Answer these questions from the passage on equity capital markets and block trades:
(a) On what date do market participants go back to work under the new Trump administration?
(b) At what discount did the Haleon trade price?
(c) Which sponsor sold a slice of Lottomatica?

Passage shown

______________________________

The country has also been awaiting a shift in power and when market participants go back to work on 21 January they will do so under a new Trump administration, with some hoping for a market rally as the 47th president begins to outline policy.

“There has not been a lot of activity on follow-ons but it is very early; the VIX was up, which is not constructive for cap formation,” said a third ECM banker, based in New York. “We are just two weeks into this new market it is not a trend yet.”

“Follow ons, blocks, overnights, you can plan for them for weeks, but execution is very day specific,” the third banker said. “You may need to go raise capital, but if it is a volatile time you are going to hold off and hope for less volatile day the next day,” he said, adding that there were several issuers lining up deals for the rest of the month.

The second banker noted that US investors are also investing heavily into Europe, as well as in block trades. The issue seems to be sellers holding off rather than US buyers showing reluctance, this banker added.

Sponsors to benefit from familiarity premium

Although there have only been a handful of deals in January, too small a bucket yet to draw definitive trends, a pricing gap between expected blocks, and those that are not on investors’ radar, has emerged.

This was present in the first two mega-blocks of 2025. While the absolute discount on the Haleon and BATS trades did not look that different, pricing at a 2.75% and a 3.85% concession respectively, the size of stakes sold and market liquidity for each told a different tale.

Dealogic’s Price of Liquidity (POL) ratio, which analyses block trade discount vs the size of stake being sold, showed a wider gap between the two deals.

Given Haleon was a 7.73% stake sale, the 2.75% discount represented a PoL ratio -0.36x the size of stake sold. The PoL ratio for BATS was -1.97x the size of stake sold, given it was a sale of 1.96% of the company.

The first two ECM bankers, plus one other, said that the difference was down to the profile of each trade. Sponsors, or other sellers, seeking exits from public assets held over a long period are likely to get favourable pricing over long-term shareholders whose sale needs more explanation.

Pfizer, for example is a well-known seller of Haleon and was released from a lock-up agreement in early December. On the other hand, Reinet Investment’s sale of BATS was not expected by anyone in the market, the same three bankers confirmed. As such, pricing was wider than it would have been had investors been able to foresee it.

A similar dynamic was present in the pricing of two Italian trades last week. Sponsor Apollo [NYSE:APO] was able to dispose of a slice of Lottomatica [BIT:LTMC] at a far tighter ratio than the family owners of Italian software company Reply [BIT:REY] who monetised some of their stake in the company in the same week.

______________________________

Record extracts
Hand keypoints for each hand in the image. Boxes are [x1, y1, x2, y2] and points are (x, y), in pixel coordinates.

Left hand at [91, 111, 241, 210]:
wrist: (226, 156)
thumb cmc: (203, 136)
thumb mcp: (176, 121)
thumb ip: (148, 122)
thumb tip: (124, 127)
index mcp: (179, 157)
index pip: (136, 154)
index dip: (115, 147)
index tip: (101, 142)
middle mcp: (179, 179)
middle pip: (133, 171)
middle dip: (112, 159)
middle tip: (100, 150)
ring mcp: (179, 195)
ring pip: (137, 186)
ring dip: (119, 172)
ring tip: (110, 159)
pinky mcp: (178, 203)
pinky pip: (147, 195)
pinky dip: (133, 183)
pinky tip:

______________________________

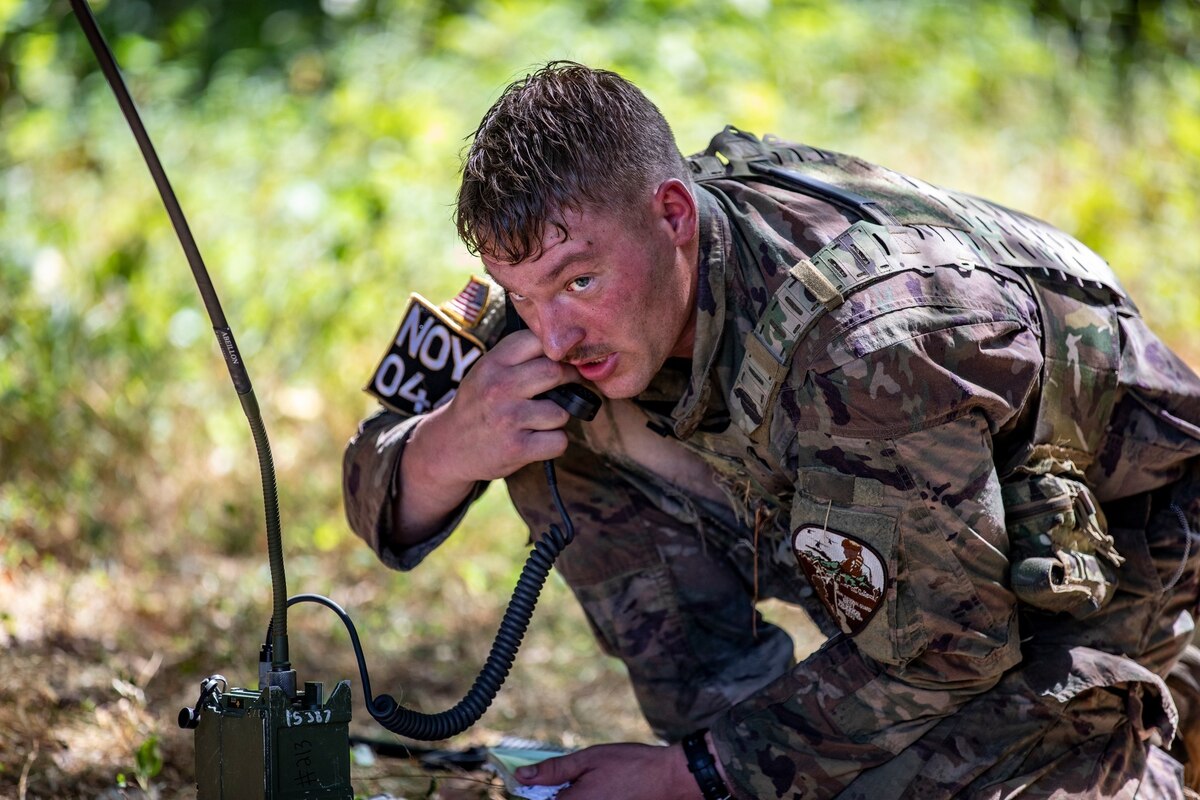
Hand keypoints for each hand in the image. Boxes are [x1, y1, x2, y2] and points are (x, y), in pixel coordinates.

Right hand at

______________________________

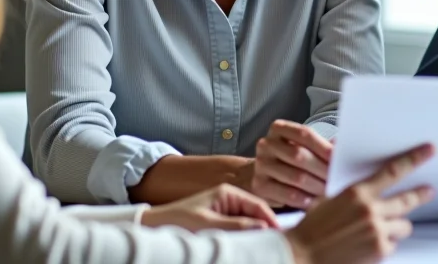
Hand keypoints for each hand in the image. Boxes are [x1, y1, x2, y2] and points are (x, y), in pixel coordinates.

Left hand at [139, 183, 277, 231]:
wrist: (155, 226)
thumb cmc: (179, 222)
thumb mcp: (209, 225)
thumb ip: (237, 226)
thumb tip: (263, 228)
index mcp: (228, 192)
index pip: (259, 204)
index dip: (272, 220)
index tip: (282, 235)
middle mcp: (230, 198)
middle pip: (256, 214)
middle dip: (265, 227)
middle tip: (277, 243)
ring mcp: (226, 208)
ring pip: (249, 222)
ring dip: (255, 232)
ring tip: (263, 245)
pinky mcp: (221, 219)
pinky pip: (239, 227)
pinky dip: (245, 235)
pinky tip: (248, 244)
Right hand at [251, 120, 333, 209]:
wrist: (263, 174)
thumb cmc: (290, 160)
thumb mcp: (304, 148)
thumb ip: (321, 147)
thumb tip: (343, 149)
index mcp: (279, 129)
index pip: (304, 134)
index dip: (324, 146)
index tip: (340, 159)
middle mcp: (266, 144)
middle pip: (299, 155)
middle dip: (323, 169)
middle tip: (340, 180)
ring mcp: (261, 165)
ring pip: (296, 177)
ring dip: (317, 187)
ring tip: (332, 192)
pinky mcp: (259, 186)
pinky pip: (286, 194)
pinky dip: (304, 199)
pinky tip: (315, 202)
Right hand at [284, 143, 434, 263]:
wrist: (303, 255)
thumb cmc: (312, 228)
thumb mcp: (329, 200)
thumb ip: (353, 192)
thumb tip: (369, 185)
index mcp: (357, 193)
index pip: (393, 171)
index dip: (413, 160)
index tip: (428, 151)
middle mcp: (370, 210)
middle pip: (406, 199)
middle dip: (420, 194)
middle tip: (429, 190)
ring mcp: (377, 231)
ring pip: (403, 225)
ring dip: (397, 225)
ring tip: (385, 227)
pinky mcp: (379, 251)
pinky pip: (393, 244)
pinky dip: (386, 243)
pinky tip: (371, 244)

______________________________

Task result
(a) 21 January
(b) 2.75%
(c) Apollo